Last Update: August 2022.

Current Projects

A PRedictable Execution Model (PREM) for Real-Time Applications

We introduced a software-based, PRedictable Execution Model (PREM) for real-time tasks, which greatly increases the time predictability of the memory and communication subsystems in embedded hardware architectures. Under PREM, each task's execution is divided into a sequence of segments. A specialized compiler modifies the code of each predictable interval to prefetch all required data from main memory at the beginning of each segment. After the prefetching is complete, the segment can then execute without suffering any cache miss. Once the segment is complete, modified data is written back to main memory. Combining PREM with a suitable system-level scheduler allows us to eliminate unpredictable contention for access to memory elements. The validity of the model has been demonstrated of a variety of task models and embedded architectures.

Duetto: Latency Guarantees at Minimal Performance Cost

High-performance computer architectures are normally designed to optimize average-case performance. However, such optimizations often rely on speculative features, such as prefetching and request reordering, which can adversely affect worst-case scenarios. For this reason, it has been difficult to provide timing guarantees on the latecy of memory requests in modern SoC platform. As a consequence, researchers in the real-time domain have devised a set of architectures (including caches, buses, main memory controllers...) specifically designed to provide tight latecy bounds. However, such bounds are generally achieved by disabling most of the optimizations targeted at average performance.

To overcome the fundamental trade-off between latency guarantees and average-case performance, we introduce the Duetto reference model. Duetto pairs a conventional memory arbiter with a real-time one. Most of the time, the memory resource is not overloaded, and Duetto can select the conventional arbiter providing high average performance. However, in the rare cases where latency guarantees risk being violated, Duetto is able to switch to the real-time controller, ensuring that the system is kept in a safe state.

Timing Analysis for Modern Multicore Platforms

By definition, the correctness of a real-time system depends on its ability to meet timing constraints (deadlines). Traditional real-time theory relies on the assumption of a known and constant Worst-Case Execution Time (WCET) for software tasks, but this assumption breaks down on complex modern processor architectures.

My group's research in this area is focused on the development of compositional analysis algorithms that allow the system designer to analyze each resource in isolation. In particular, my group has spearheaded the development of analysis techniques to compute worst-case delay bounds for access to main memory. An additional, significant body of work is targeted at the analysis of I/O traffic delay.

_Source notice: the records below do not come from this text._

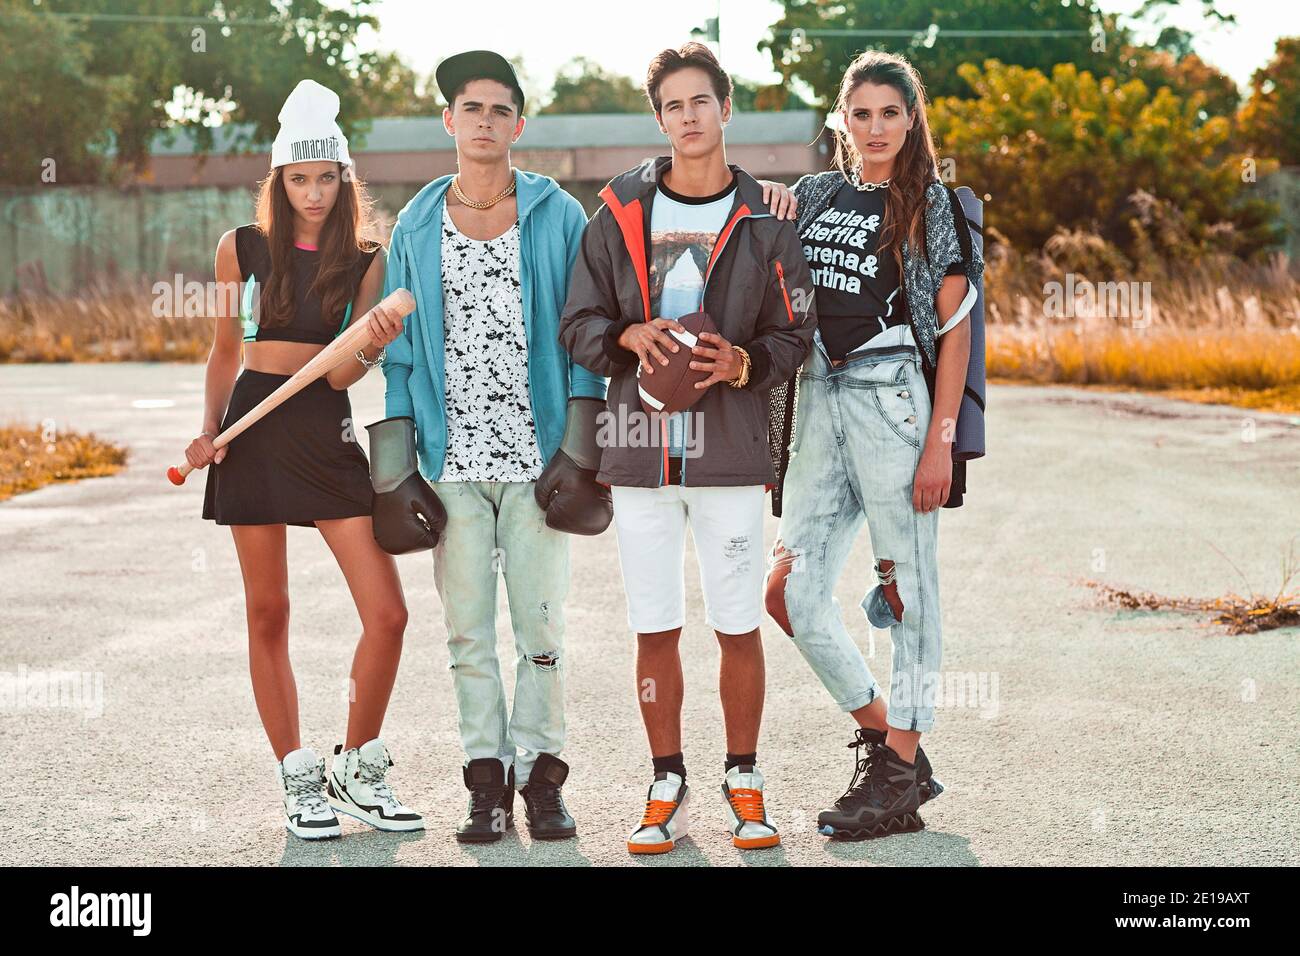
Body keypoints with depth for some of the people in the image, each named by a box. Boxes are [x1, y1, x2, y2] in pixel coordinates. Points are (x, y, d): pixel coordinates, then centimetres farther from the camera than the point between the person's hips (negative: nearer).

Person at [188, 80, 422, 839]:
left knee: (388, 614, -7)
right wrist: (208, 430, 3)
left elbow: (341, 374, -5)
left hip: (329, 436, 0)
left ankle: (358, 770, 11)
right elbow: (226, 350, 15)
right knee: (269, 614, 4)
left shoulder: (366, 263, 2)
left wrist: (374, 347, -25)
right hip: (254, 433, 0)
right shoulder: (243, 249, 4)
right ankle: (298, 779, 16)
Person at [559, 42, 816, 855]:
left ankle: (744, 783, 18)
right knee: (655, 629, 5)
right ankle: (669, 788, 17)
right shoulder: (620, 214, 7)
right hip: (641, 451, 1)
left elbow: (796, 335, 5)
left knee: (739, 627, 3)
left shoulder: (765, 220, 4)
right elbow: (579, 324, 8)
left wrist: (744, 364, -14)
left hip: (730, 451, -1)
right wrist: (629, 338, -12)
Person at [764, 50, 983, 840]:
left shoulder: (933, 207, 1)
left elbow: (953, 333, -3)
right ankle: (886, 742, 14)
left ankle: (899, 780, 6)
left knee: (909, 589, -1)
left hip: (894, 399, -5)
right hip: (816, 401, 5)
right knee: (791, 590, 0)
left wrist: (941, 442, -12)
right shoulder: (812, 197, 14)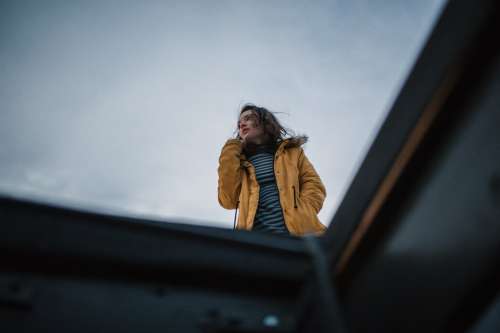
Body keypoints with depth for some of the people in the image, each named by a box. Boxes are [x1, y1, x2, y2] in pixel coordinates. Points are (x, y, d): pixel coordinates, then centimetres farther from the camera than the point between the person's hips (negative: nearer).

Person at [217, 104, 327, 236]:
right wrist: (231, 151, 12)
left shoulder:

Single Core Equivalent Execution on Multicore Systems

While multicore architectures are nowadays widely employed in both general purpose and embedded systems, migrating safety-critical systems such as those in the avionics domain to multicore platforms has proven exceedingly difficult: the large number of architectural components shared among cores, such as caches, make verification and certification activities significantly more challenging compared to the single-core case. From an industrial perspective, integration, verification and certification costs can account for over 80% of total development expenses in safety-critical systems. To address this issue, my group has developed a large body of work targeted at predictable sharing of memory resources such as caches, scratchpads, and main memory.

The overall goal is Single Core Equivalent (SCE) execution: the execution of a SCE partition on a multicore is certifiably equivalent to the execution of the same partition on a single core system. Once we achieve this goal, large numbers of existing certified software developed for single core systems can be reused with standard single core (re)certification processes, a monumental saving in engineering and certification effort.

Network-on-Chip Design for Real-Time Embedded Systems

The increasing requirement for communication bandwidth in SoC platforms is driving the adoption of Networks-on-Chip as the interconnection of choice. In this project, we study the design of soft-NoCs on FPGA. We find that existing designs focus on preventing livelock but do not necessarily provide fair arbitration to nodes. This makes it difficult to integrate such designs in safety-critical embedded platforms requiring timing guarantees. To this end, we study how to re-engineer existing NoC design to provide predictable arbitration with provable latency bounds for packet transmission.